Unterschiedliche Studien oder Quellen können leicht variierende Daten präsentieren, die dennoch valide sind. Beispielsweise finden sich unterschiedliche Altersgruppenangaben bei der Prävalenz einer Erkrankung, ohne dass sich eine Aussage per se als falsch erweisen muss. Ein automatischer Verifizierungsprozess muss daher auch die Variabilität und subjektiven Aspekte medizinischer Aussagen mit berücksichtigen, ohne zu hart zu werten.Als zukunftsweisend ist die Verfügbarkeit des Datensatzes mit den 800 medizinischen Fragen und den mehr als 58.000 Aussage-Quellen-Paaren zu sehen.
Diese Ressource wird es ermöglichen, die Leistungsfähigkeit von LLMs über Zeit hinweg vergleichbar zu messen und Weiterentwicklungen besser zu bewerten. Geschlossene Modelle können so mit offenen Alternativen verglichen und trainiert werden, um eine höhere medizinische Zuverlässigkeit zu erreichen.Nicht zuletzt hat die Untersuchung auch eine gesellschaftliche Dimension: Die Verlässlichkeit von medizinischen Quellenangaben bei LLMs beeinflusst direkt das Vertrauen von Medizinern, Patienten und Regulatoren in die Technologie. Falsche oder nicht belegbare Auskünfte haben nicht nur das Potenzial, gesundheitlichen Schaden zu verursachen, sondern können auch dazu führen, dass vielversprechende Innovationen weniger schnell adaptiert werden. Eine transparente, automatisierte und skalierbare Bewertung der Quellenqualität ist damit eine wichtige Grundlage für die verantwortungsvolle Integration großer Sprachmodelle in den medizinischen Alltag.
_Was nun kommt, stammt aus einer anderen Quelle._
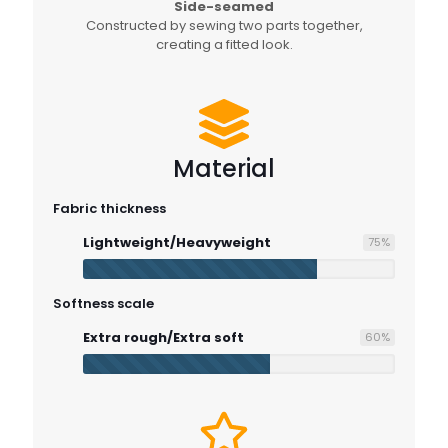
Side-seamed
Constructed by sewing two parts together,
creating a fitted look.
Material
Fabric thickness
Lightweight/Heavyweight
75
%
Softness scale
Extra rough/Extra soft
60
%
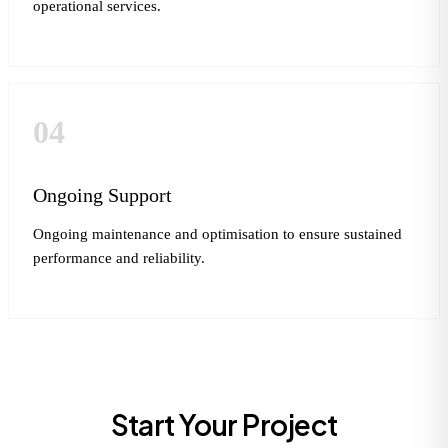
operational services.
04
Ongoing Support
Ongoing maintenance and optimisation to ensure sustained
performance and reliability.
Start Your Project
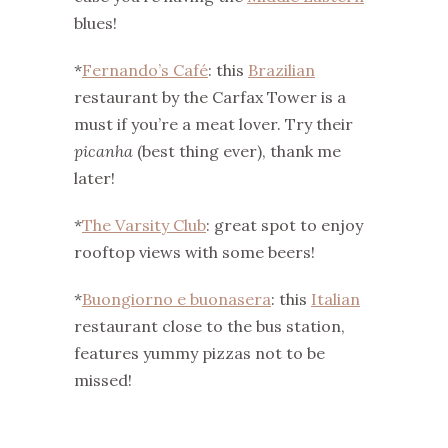
blues!
*
Fernando’s Café
: this
Brazilian
restaurant by the Carfax Tower is a
must if you’re a meat lover. Try their
picanha
(best thing ever), thank me
later!
*
The Varsity Club
: great spot to enjoy
rooftop views with some beers!
*
Buongiorno e buonasera
: this
Italian
restaurant close to the bus station,
features yummy pizzas not to be
missed!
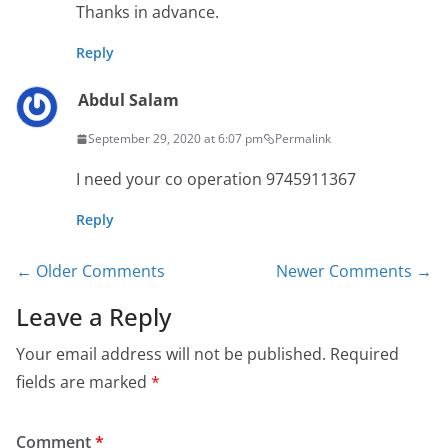
Thanks in advance.
Reply
Abdul Salam
September 29, 2020 at 6:07 pm
Permalink
I need your co operation 9745911367
Reply
Comment
← Older Comments
Newer Comments →
navigation
Leave a Reply
Your email address will not be published.
Required
fields are marked
*
Comment
*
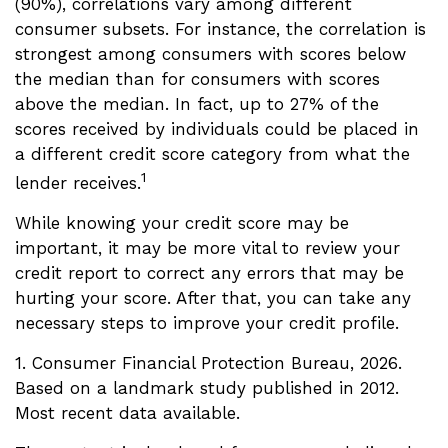
(90%), correlations vary among different
consumer subsets. For instance, the correlation is
strongest among consumers with scores below
the median than for consumers with scores
above the median. In fact, up to 27% of the
scores received by individuals could be placed in
a different credit score category from what the
1
lender receives.
While knowing your credit score may be
important, it may be more vital to review your
credit report to correct any errors that may be
hurting your score. After that, you can take any
necessary steps to improve your credit profile.
1. Consumer Financial Protection Bureau, 2026.
Based on a landmark study published in 2012.
Most recent data available.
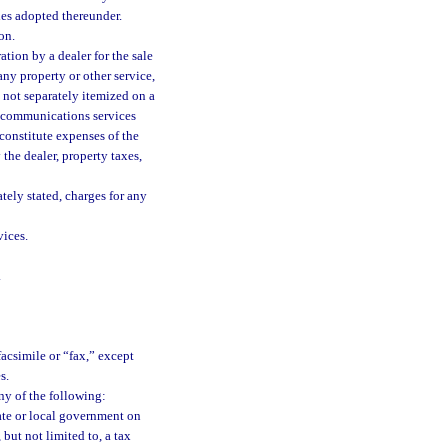
les adopted thereunder.
on.
tion by a dealer for the sale
any property or other service,
s not separately itemized on a
of communications services
constitute expenses of the
 the dealer, property taxes,
tely stated, charges for any
ices.
.
acsimile or “fax,” except
s.
ny of the following:
tate or local government on
but not limited to, a tax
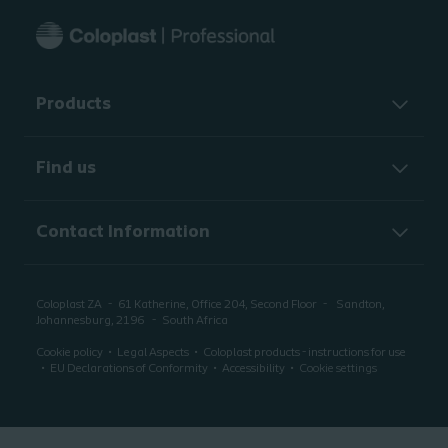
Products
Find us
Contact Information
Coloplast ZA
61 Katherine, Office 204, Second Floor
Sandton,
Johannesburg, 2196
South Africa
Cookie policy
Legal Aspects
Coloplast products - instructions for use
EU Declarations of Conformity
Accessibility
Cookie settings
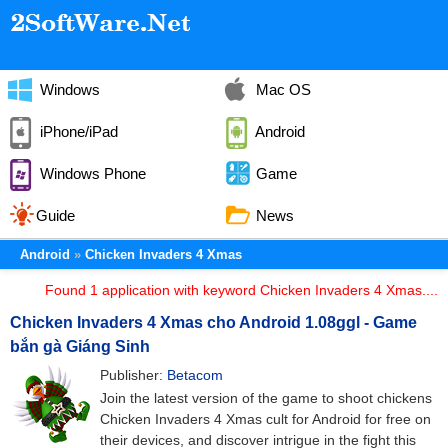
Windows
Mac OS
iPhone/iPad
Android
Windows Phone
Game
Guide
News
Android
Chicken Invaders 4 Xmas
Found 1 application with keyword Chicken Invaders 4 Xmas....
Chicken Invaders 4 Xmas cho Android 1.08ggl - Game
bắn gà Giáng Sinh
Publisher:
Betacom
Join the latest version of the game to shoot chickens
Chicken Invaders 4 Xmas cult for Android for free on
their devices, and discover intrigue in the fight this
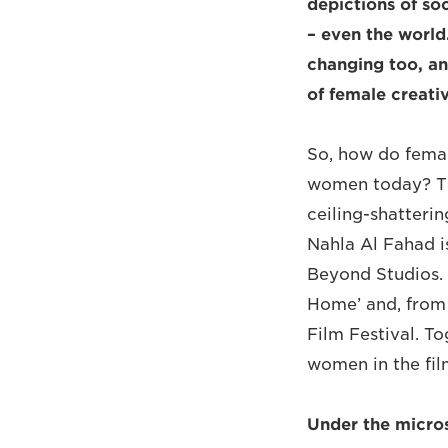
depictions of so
– even the world
changing too, an
of female creative
So, how do femal
women today? The
ceiling-shatteri
Nahla Al Fahad i
Beyond Studios. 
Home’ and, from 
Film Festival. T
women in the fil
Under the micro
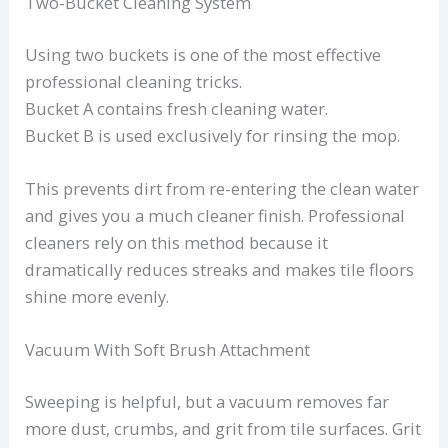
Two-Bucket Cleaning System
Using two buckets is one of the most effective
professional cleaning tricks.
Bucket A contains fresh cleaning water.
Bucket B is used exclusively for rinsing the mop.
This prevents dirt from re-entering the clean water
and gives you a much cleaner finish. Professional
cleaners rely on this method because it
dramatically reduces streaks and makes tile floors
shine more evenly.
Vacuum With Soft Brush Attachment
Sweeping is helpful, but a vacuum removes far
more dust, crumbs, and grit from tile surfaces. Grit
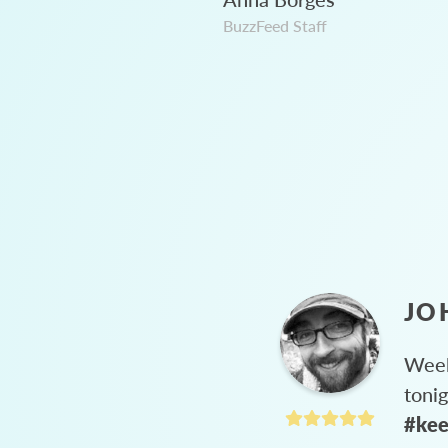
BuzzFeed Staff
JO
Week
toni
#kee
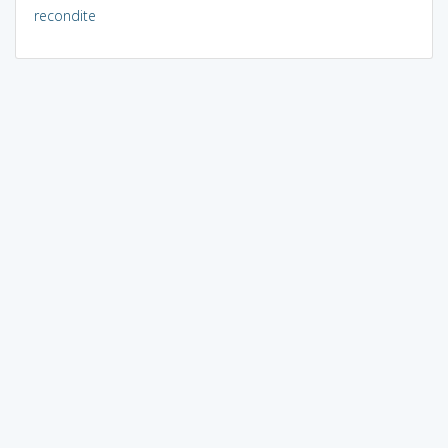
recondite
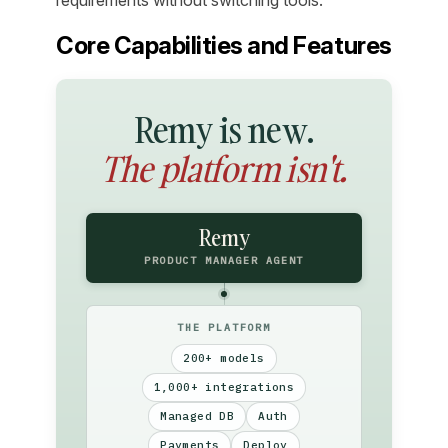
Core Capabilities and Features
Remy is new.
The platform isn't.
Remy
PRODUCT MANAGER AGENT
THE PLATFORM
200+ models
1,000+ integrations
Managed DB
Auth
Payments
Deploy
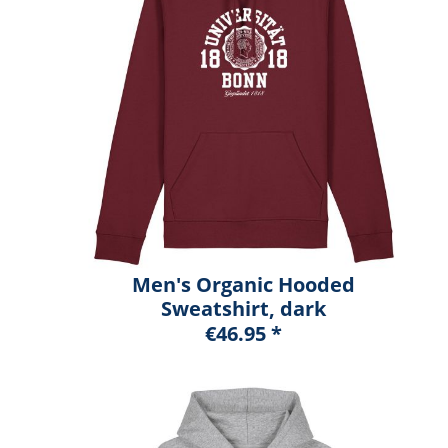
Men's Organic Hooded
Sweatshirt, dark
heather blue, marshall
€46.95 *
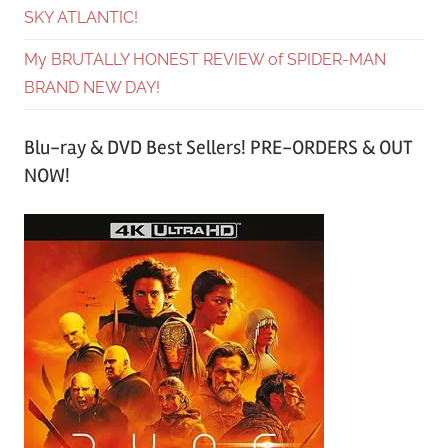
SKY ATLANTIC!
My BRUTALLY HONEST REVIEW of SPIDER-MAN
BRAND NEW DAY!
Blu-ray & DVD Best Sellers! PRE-ORDERS & OUT
NOW!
Zusammenfassend lässt sich festhalten, dass automatisierte Frameworks zur Überprüfung der Quellenangaben von LLM-Antworten essentiell sind, um die wissenschaftliche Fundierung, Transparenz und Sicherheit bei der Nutzung von KI im Gesundheitswesen sicherzustellen. Die Ergebnisse zeigen gleichzeitig den aktuellen Stand der Technik, weisen auf bestehende Defizite und geben zugleich wichtige Impulse für zukünftige Verbesserungen. Vor allem die Kombination aus automatisierter Erkennung, menschlicher Expertendienste und begleitender Modelloptimierung wird langfristig den medizinischen Sprachmodellen zur notwendigen Vertrauenswürdigkeit verhelfen. Die Vision eines medizinisch kompetenten, transparenten und zuverlässigen KI-Assistenten rückt damit ein gutes Stück näher.